Basically the more sections there are the better it can load balance and keep the CPU fully utilised, at least up to the point where the overhead of more threads starts negating the better utilisation.
@luisendymion9080 4 года назад ⁺²
AusSkiller is right. You're speaking of a better but way more complex implementation. Javi's goal is to use a minimalist implementation that still makes a good use (although not optimal) of the cores. For his algorithm makes sense to use more threads because it reduces the overall time to join them.
@DiamondShocked 4 года назад ⁺¹
@@AusSkiller I see your point. The load balancing is the key issue here.
For each thread to have somewhat equal work, each pixel should have an estimated cost and the total cost of the pixels for each thread should be similar.
At least that's one way you could do it off the top of my head.
Also the pixels chosen for each thread should be done so with memory access locality in mind.
@Splatpope 4 года назад
yep, got 60fps all the way to float precision limit on my opengl implementation of the julia set
@Splatpope 4 года назад
can you tell me how to overcome float precision ?
@geotale95 4 года назад ⁺¹⁶⁴
I'm a simple man. I see brute forcing and the Mandelbrot set, and I click on the video.
@kepeb1 4 года назад ⁺⁹
I'm a simpleton, I see overused formulaic cliche comments, and I join in.
@geotale95 4 года назад ⁺¹
@@kepeb1 Yeah, sorry, I didn't see any other comments and wanted to comment quickly, and that's the best I could do :p
@luisgeniole369 4 года назад ⁺²
I think the Mandelbrot Set and fractals in general are so engaging because they're the closest thing we have of visualizing eternal cosmic inflation, and that pokes at a very powerful memory of our collective consciousness. Also the pretty colors.
@RogerBarraud 3 года назад
One does not simply brute-force into Mandelbrot...
@atrumluminarium 4 года назад ⁺¹⁸
Yes please I would be interested in seeing more about the intrinsics and performance advantages. I've been programming for years and had no idea that was even a thing you can do in C/C++
@sanyasanders9580 3 года назад ⁺¹
Wow! It's incridible! Thanks for this video
@antipainK 4 года назад ⁺²⁹
Could you make a video about dynamically resizing variables (ones, that when they run out of precision - they double their length)?
That would of course require defining all calculations and make program slower, but would enable us to zoom "indefinitely".

▸ SUPPLIED ENTRIES
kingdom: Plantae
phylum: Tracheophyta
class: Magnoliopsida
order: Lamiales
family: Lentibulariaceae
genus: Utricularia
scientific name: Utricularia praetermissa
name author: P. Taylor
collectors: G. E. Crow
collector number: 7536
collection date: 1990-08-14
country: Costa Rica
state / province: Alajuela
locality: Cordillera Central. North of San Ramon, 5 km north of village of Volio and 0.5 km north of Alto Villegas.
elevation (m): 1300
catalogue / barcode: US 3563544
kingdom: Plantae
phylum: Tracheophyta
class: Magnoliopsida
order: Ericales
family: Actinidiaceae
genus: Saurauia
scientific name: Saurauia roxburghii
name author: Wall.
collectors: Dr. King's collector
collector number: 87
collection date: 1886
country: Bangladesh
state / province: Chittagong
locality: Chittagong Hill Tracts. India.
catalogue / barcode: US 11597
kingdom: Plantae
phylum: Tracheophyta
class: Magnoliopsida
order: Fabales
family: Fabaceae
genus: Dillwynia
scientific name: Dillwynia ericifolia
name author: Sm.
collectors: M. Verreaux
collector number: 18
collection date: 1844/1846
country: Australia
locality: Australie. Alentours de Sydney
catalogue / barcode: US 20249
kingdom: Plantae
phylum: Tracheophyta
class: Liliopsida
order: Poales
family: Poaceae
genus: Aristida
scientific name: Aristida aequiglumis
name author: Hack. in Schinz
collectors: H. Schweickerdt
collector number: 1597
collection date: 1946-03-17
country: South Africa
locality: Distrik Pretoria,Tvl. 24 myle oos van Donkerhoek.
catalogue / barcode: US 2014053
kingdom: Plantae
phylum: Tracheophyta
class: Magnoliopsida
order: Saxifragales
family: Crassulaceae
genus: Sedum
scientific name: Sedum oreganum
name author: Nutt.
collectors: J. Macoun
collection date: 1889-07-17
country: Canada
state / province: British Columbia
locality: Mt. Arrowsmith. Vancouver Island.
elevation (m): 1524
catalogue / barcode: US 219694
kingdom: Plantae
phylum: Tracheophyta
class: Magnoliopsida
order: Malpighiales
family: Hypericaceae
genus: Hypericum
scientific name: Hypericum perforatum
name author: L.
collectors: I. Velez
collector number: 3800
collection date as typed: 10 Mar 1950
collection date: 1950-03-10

▸ SET TASKS
A: Answer these about the comment thread on the Mandelbrot set:
(i) What should each pixel be given so that every thread gets about the same amount of work?
(ii) What frame rate did one commenter get with an OpenGL version of the Julia set?
(iii) When the proposed resizing variables run out of precision, what do they double?
B: Write the next part of the comment thread about the Mandelbrot set, picking up after its final comment.

▸ RESULTS
A:
(i) An estimated cost.
(ii) 60fps.
(iii) Their length.

B:
@ScramblerUSA 4 года назад ⁺³²
30:02 - should be "bit 255".
@cocorinow 4 года назад ⁺⁵
javid you angel! just as i'm starting my master's thesis having to write a program that will have to crunch through a lot of complex numbers you post this, thanks!
@jordanclarke7283 4 года назад ⁺⁵
I wish to register interest in the SIMD code. Also I wish to acknowledge that the part where you talked about running in release mode versus debug mode was for my benefit after the (stupid) question I asked in your last video regarding the speed of decal rendering. Keep up the good work! Awesome channel! 👍🏻
@taraxacum2633 4 года назад ⁺⁶³
maybe real time ray tracing??? 😄 I am trying to do it rn but I'd love your explanation and tricks!
@javidx9 4 года назад ⁺⁴²
Its a popular request for sure!
@GregoryTheGr8ster 4 года назад
This is a totally riveting video! Not only do you dive deep into the Mandelbrot fractal, to the point where a mighty 64-bit double is inadequate, but you also dive into unearthing the incredible power of the Intel CPUs. I completely fell in love with SSE and AVX when I finally decided to learn how to make use of them, but I have not yet ventured into threads and multi-cores. I know that I need to. It's on my bucket list. No, actually it is much more imminent than that. I will get into multi-core programming soon. This is a *must*.
@antipainK 4 года назад ⁺¹⁸
I would love to see how to do conversion to SIMD! :)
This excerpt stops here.